- WHAT IS BEING ASKED
Since only the written part is wanted, repeat the records exactly and omit the pictures.

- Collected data

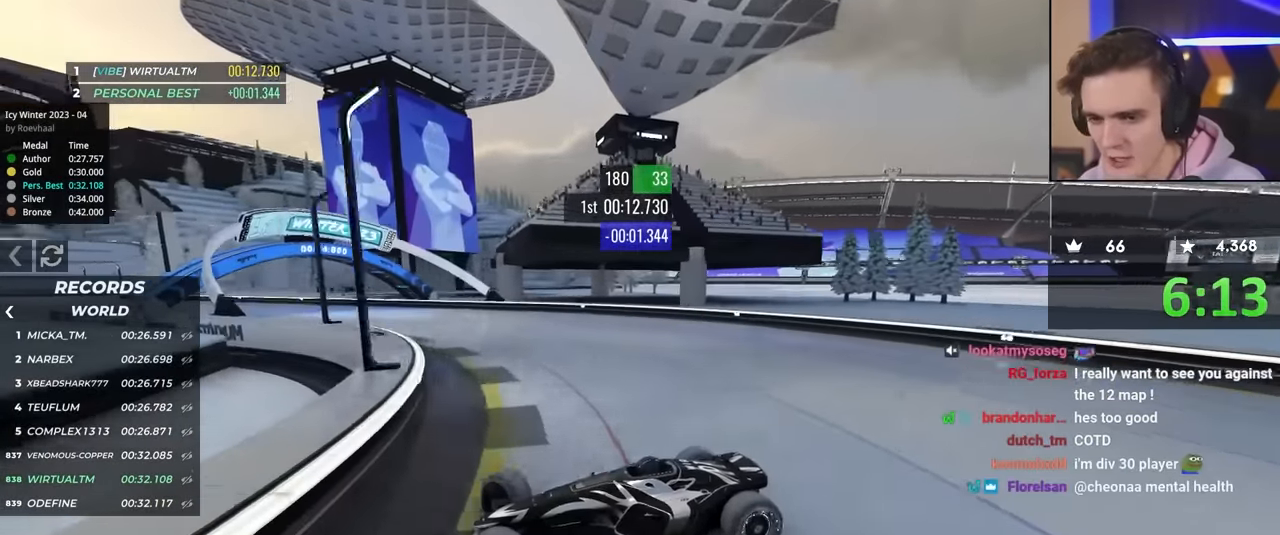
{"keys": ["right", "up"], "events": [[100, "up", "up"], [200, "up", "down"]]}
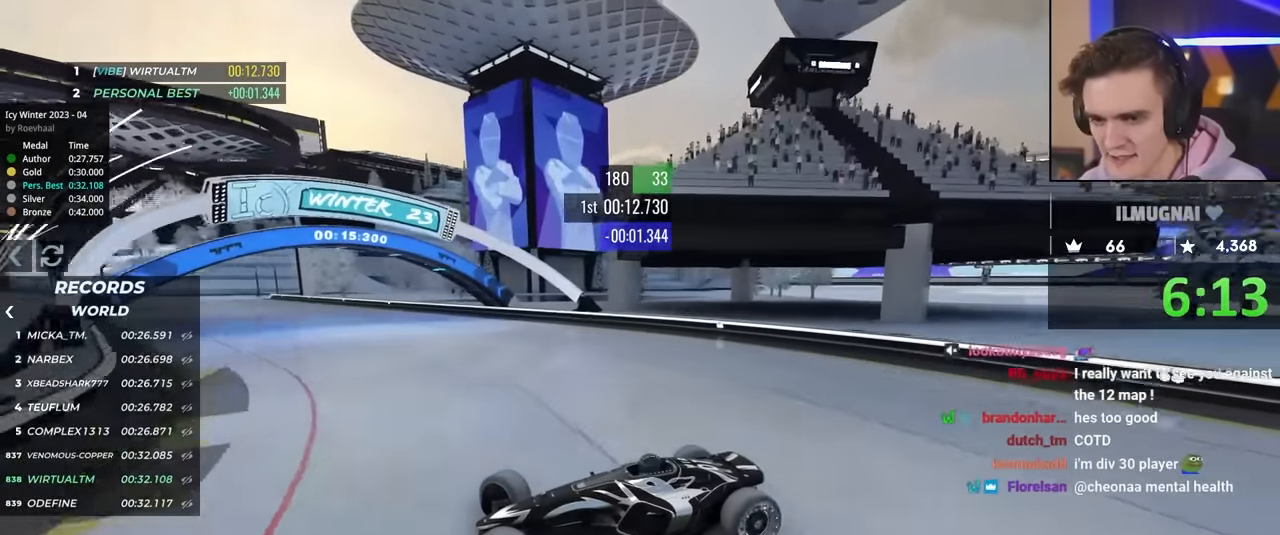
{"keys": ["right", "up"], "events": []}
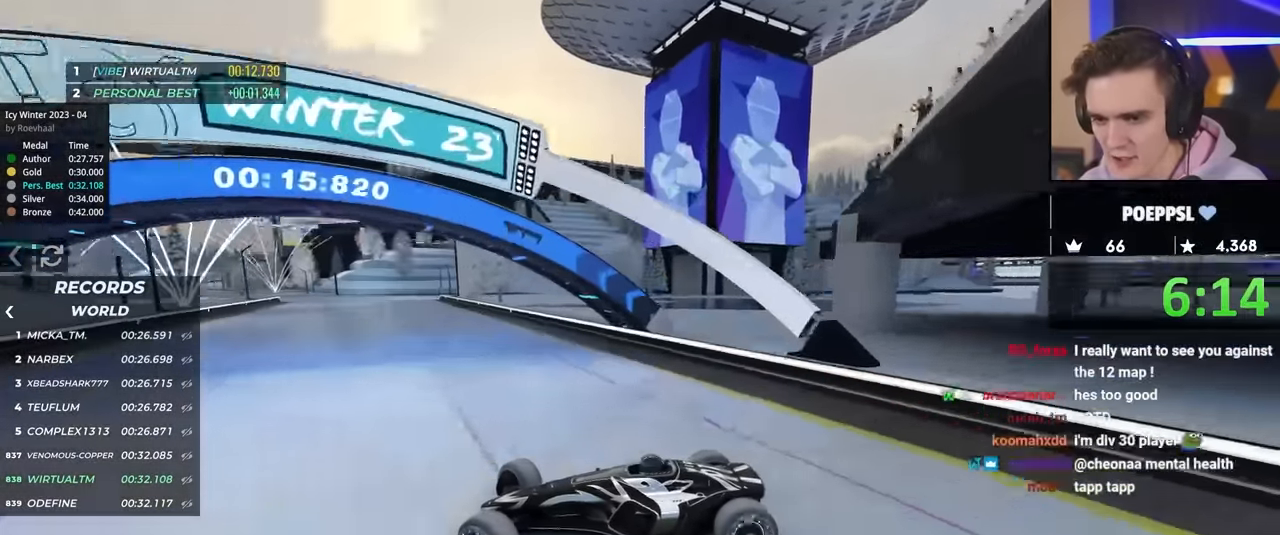
{"keys": ["up"], "events": [[483, "right", "up"]]}
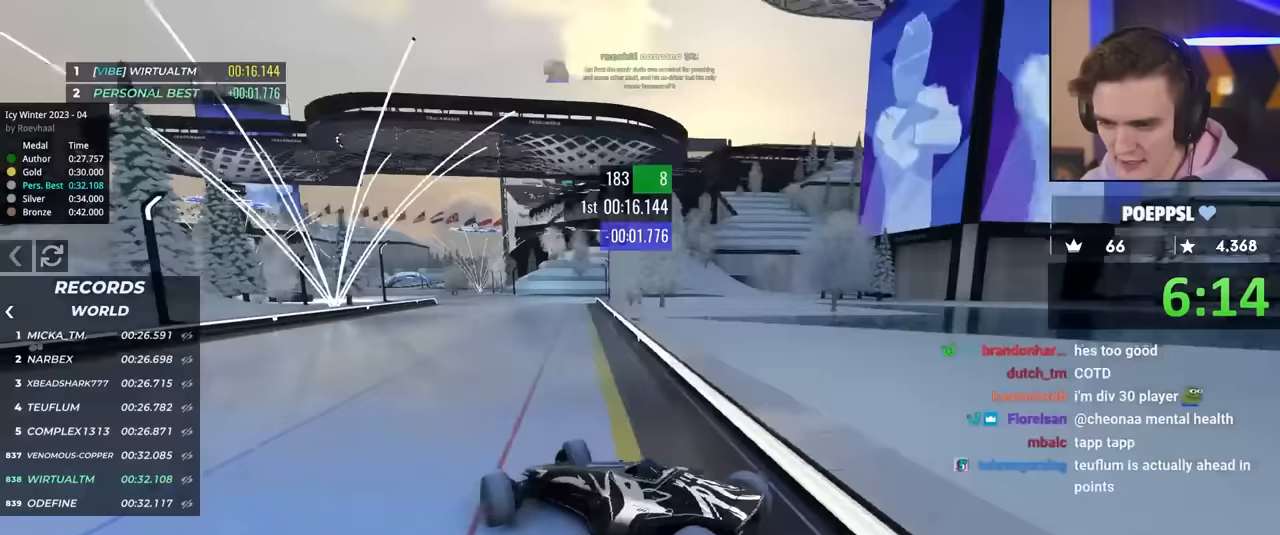
{"keys": ["left"], "events": [[83, "left", "down"], [317, "up", "up"]]}
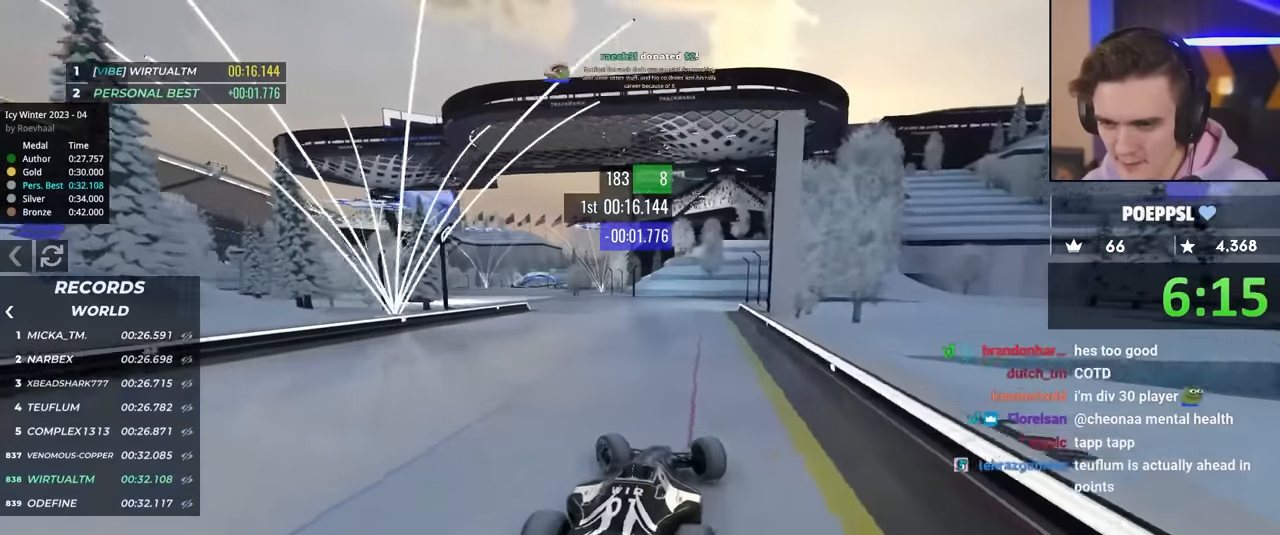
{"keys": ["left", "up"], "events": [[250, "up", "down"]]}
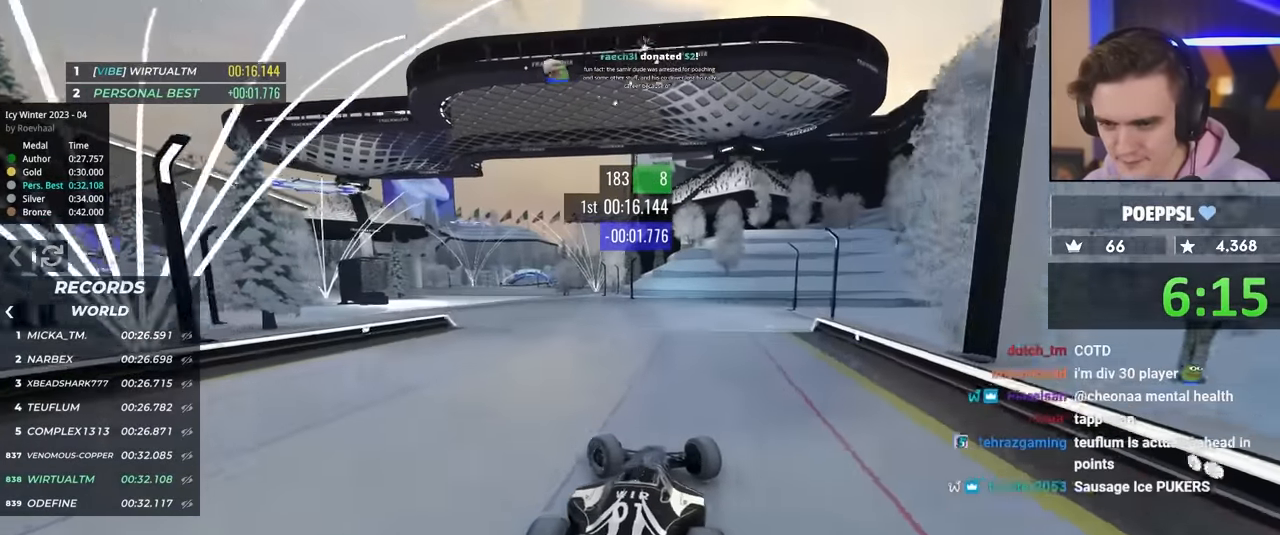
{"keys": ["right", "up"], "events": [[250, "left", "up"], [300, "right", "down"]]}
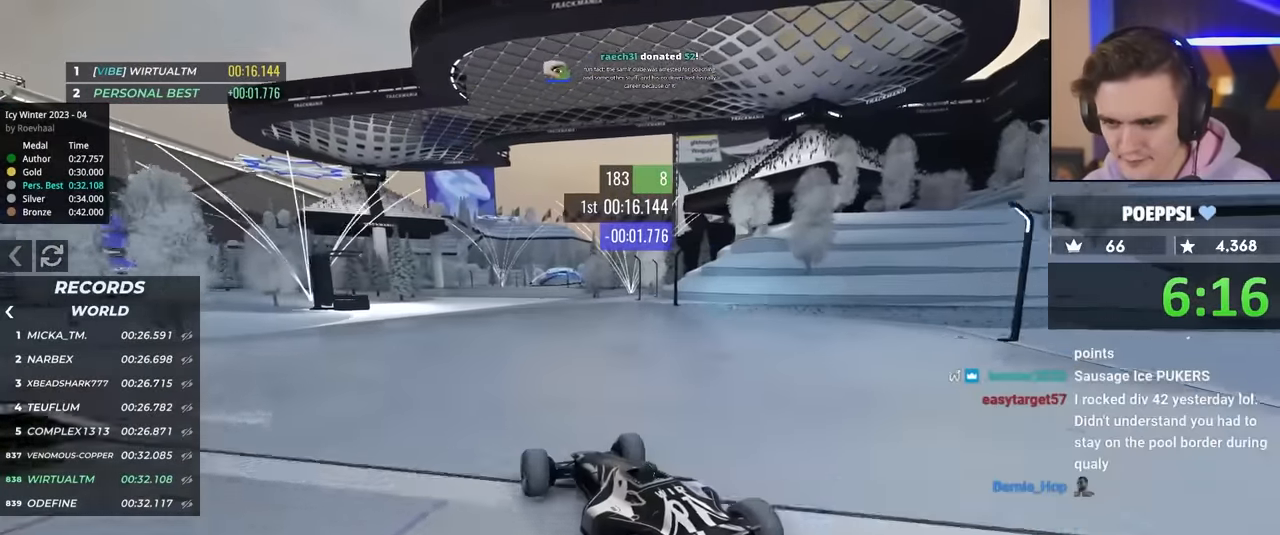
{"keys": ["right", "up"], "events": []}
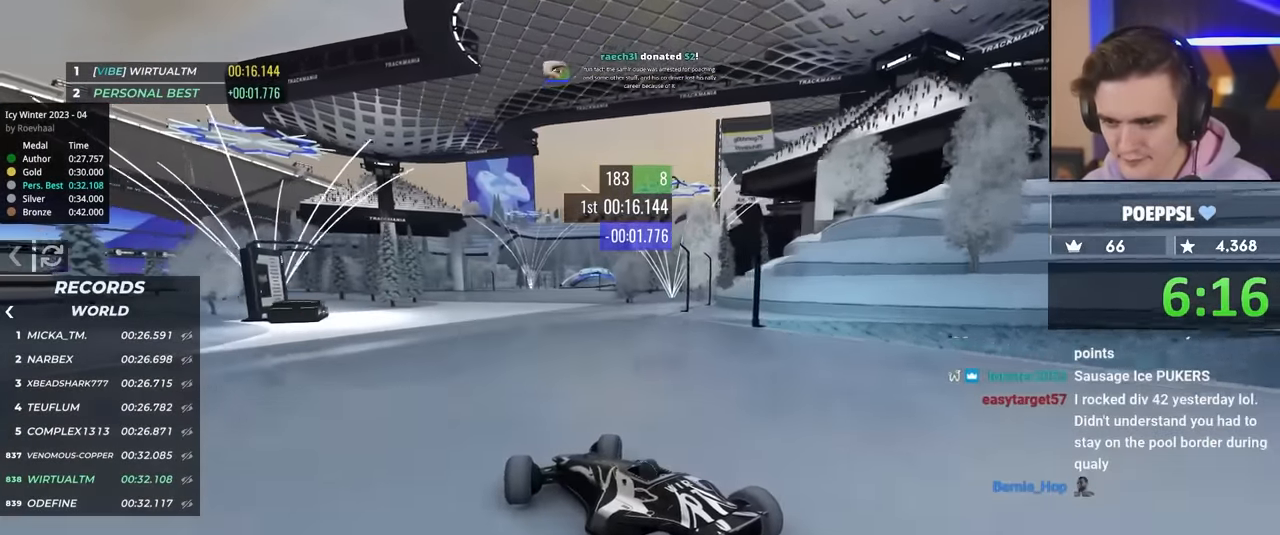
{"keys": ["up"], "events": [[383, "right", "up"]]}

- WORKED SOLUTION
{"keys": ["right", "up"], "events": [[100, "up", "up"], [200, "up", "down"]]}
{"keys": ["right", "up"], "events": []}
{"keys": ["up"], "events": [[483, "right", "up"]]}
{"keys": ["left"], "events": [[83, "left", "down"], [317, "up", "up"]]}
{"keys": ["left", "up"], "events": [[250, "up", "down"]]}
{"keys": ["right", "up"], "events": [[250, "left", "up"], [300, "right", "down"]]}
{"keys": ["right", "up"], "events": []}
{"keys": ["up"], "events": [[383, "right", "up"]]}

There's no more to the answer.